## PROBLEM DESCRIPTION:
Which lines in the records below contain the word "access"? Copy each one.

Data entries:
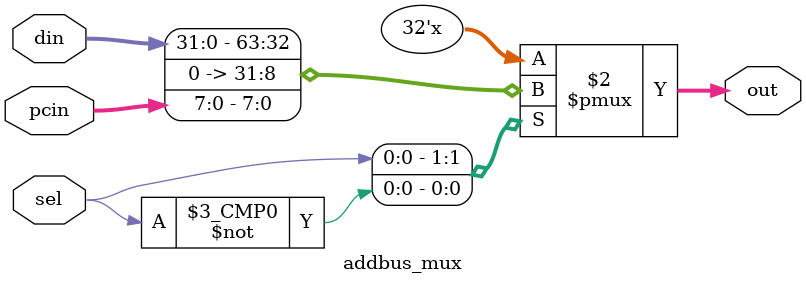
<source format=v>
module addbus_mux(sel,din,pcin,out);
input [31:0] din;
input [7:0] pcin;
input sel;
output reg [31:0] out;

always @*
begin
case(sel)

1'b1: out = din;  //select = 1 out = add bus data access
1'b0: out = {{24{1'b0}}, pcin}; // select = 0 out = pc instruction access

endcase
end
endmodule

</source>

## RESPONSE TO THIS TASK:
1'b1: out = din;  //select = 1 out = add bus data access
1'b0: out = {{24{1'b0}}, pcin}; // select = 0 out = pc instruction access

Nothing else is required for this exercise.